The Lewis Legacy-Issue 69, Summer 1996 The C.S. Lewis Foundation for Truth in Publishing

Readers have often wondered what Walter Hooper’s motivation is, and of course no one knows. But C. S. Lewis gave us a possible insight to that mystery in his little-known 1948 essay “Kipling’s World,” in Selected Literary Essays (Cambridge: Cambridge University Press, 1969).

There Lewis analyzed his ambivalent response to Kipling: strong admiration and strong recoil. “To belong, to be inside, in the know, to be snugly together against the outsiders — that is what really matters; it is almost an accident who are cast for the role of outsiders…” “The great merit in Kipling is to have presented the magic of the Inner Ring in all its manifold workings for the first time.”

But Lewis finds Kipling’s world “a heavy, glaring, suffocating monstrosity” because Kipling cherished Inner Rings uncritically. Lewis says, “The spirit of the Inner Ring is morally neutral — the obedient servant of valour and public spirit, but equally of cruelty, extortion, oppression, and dishonesty.”

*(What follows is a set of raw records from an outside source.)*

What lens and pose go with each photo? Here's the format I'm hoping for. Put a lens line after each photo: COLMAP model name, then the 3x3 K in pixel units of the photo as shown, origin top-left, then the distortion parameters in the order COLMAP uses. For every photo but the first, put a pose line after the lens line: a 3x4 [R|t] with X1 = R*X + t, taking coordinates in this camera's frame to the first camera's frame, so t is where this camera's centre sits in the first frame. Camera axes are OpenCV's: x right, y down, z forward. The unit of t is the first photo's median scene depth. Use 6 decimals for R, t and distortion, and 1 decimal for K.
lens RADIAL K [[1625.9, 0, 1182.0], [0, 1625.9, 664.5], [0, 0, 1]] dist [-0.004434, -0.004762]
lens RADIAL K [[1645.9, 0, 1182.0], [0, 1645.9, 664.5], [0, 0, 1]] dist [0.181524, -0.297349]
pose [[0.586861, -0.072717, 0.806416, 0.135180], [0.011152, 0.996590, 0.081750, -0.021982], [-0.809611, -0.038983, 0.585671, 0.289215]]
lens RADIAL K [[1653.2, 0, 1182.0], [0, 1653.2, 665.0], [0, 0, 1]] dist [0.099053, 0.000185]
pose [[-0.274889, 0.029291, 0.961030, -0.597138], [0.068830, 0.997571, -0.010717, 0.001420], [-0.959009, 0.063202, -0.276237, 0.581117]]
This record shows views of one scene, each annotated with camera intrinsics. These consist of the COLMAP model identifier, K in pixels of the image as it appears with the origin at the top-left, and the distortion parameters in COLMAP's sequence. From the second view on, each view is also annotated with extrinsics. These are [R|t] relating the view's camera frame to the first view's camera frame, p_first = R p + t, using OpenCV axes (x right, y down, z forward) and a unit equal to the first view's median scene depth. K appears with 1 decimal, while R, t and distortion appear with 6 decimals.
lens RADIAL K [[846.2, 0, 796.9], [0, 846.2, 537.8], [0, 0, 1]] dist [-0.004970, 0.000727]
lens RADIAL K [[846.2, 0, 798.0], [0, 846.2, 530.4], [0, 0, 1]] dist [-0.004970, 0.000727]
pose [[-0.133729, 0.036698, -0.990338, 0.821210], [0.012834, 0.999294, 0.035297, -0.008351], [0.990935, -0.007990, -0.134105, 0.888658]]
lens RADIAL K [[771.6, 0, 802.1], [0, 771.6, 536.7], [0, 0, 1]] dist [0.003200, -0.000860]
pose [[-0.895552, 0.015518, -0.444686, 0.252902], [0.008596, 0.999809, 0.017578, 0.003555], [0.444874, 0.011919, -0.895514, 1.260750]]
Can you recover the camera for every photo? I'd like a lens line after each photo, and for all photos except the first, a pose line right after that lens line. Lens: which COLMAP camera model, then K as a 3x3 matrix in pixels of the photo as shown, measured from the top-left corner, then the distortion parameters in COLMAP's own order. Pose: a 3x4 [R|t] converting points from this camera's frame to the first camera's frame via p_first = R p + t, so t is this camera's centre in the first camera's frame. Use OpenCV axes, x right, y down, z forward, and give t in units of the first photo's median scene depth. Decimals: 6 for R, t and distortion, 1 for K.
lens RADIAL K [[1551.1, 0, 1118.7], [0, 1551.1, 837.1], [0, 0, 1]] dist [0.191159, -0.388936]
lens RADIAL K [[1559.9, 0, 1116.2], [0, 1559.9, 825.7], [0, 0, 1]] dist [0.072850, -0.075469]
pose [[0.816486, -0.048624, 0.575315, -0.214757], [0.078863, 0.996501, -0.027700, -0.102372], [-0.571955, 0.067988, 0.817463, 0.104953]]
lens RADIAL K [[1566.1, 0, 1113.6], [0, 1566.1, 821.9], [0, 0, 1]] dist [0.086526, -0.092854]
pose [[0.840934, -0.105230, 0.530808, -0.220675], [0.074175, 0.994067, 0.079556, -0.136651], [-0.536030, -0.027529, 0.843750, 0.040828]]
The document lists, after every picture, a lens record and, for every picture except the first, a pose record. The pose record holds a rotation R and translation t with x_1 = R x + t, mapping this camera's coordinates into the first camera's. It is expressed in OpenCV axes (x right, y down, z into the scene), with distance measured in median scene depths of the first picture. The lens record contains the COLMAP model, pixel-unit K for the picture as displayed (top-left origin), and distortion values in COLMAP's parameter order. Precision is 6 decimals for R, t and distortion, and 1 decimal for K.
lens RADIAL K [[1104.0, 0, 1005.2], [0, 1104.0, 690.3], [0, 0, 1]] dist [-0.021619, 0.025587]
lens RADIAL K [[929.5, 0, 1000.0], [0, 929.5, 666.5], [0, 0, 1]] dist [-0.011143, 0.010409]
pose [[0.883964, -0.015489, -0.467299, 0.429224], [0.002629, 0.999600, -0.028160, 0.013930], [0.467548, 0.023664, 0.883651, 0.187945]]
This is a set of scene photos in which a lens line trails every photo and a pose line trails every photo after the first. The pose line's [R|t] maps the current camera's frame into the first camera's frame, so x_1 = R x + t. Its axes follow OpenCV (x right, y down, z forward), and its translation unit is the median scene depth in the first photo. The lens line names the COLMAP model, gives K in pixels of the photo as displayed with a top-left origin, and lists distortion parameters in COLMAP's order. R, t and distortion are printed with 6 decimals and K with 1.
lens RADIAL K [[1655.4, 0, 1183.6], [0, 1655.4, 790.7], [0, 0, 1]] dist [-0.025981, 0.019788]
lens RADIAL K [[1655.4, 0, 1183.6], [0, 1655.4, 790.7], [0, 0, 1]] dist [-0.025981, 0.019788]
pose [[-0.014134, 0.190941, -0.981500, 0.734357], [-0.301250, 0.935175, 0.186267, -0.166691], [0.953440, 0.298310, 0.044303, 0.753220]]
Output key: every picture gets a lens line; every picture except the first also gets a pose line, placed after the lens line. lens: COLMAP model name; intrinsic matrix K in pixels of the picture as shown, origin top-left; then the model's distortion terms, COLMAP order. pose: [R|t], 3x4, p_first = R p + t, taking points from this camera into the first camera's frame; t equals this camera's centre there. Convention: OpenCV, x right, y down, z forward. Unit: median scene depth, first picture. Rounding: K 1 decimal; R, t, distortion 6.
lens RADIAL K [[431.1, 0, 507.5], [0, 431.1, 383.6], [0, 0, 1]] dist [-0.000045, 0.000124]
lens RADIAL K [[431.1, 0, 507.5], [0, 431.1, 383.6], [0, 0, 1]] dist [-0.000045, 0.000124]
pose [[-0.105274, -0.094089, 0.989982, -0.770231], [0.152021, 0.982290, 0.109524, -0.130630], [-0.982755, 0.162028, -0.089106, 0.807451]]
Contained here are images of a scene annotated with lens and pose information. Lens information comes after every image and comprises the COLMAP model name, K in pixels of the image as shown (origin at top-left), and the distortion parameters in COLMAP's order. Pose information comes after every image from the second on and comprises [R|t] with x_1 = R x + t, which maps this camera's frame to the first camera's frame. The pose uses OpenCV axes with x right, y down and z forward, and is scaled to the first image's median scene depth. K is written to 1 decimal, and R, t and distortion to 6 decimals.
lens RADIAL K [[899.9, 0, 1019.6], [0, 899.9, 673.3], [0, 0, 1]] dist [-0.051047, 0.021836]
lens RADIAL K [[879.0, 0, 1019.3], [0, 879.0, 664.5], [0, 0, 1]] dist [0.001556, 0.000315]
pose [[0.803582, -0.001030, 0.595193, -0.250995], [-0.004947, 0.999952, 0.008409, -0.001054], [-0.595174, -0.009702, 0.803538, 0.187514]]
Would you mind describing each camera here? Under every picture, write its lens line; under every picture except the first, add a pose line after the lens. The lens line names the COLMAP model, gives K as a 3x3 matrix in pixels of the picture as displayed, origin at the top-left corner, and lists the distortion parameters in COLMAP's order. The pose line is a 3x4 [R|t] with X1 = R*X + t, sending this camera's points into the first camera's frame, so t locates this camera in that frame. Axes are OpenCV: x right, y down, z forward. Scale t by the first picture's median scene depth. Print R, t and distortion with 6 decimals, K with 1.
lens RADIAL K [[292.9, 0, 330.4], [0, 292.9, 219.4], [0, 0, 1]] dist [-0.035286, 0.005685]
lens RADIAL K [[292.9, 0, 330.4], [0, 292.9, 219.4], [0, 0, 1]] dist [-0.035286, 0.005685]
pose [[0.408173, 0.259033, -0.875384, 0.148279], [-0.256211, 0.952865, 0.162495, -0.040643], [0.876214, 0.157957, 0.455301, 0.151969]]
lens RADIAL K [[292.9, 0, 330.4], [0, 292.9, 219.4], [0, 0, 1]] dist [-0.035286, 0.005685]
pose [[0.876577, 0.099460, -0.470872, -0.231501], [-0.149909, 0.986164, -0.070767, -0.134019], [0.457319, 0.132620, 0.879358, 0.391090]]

“Kipling seems unaware of this, or indifferent to it. He is the slave of the Inner Ring…. His comic stories are nearly all about hoaxes: an outsider mystified is his favourite joke.” In contemporary parlance, the Inner Ring syndrome (addiction to the pleasure of exclusion) may be the psychological motive behind some kinds of hoaxes.

As introduced by Walter Hooper in Selected Literary Essays, “Kipling’s World” (pp. 232-250) was first published in Literature and Life: Addresses to the English Association, vol. 1 (London, 1948), pp. 72-3. But in his cryptic fine-print footnote for “A Note on Jane Austen” (Selected Literary Essays, p. 186), Hooper mentions in passing that Lewis’s version of “Kipling’s World” is not the same as Hooper’s revised version. He neglects to mention this with the Kipling essay itself, and he gives no hint about the source or location of the later version or the nature and extent of the revisions.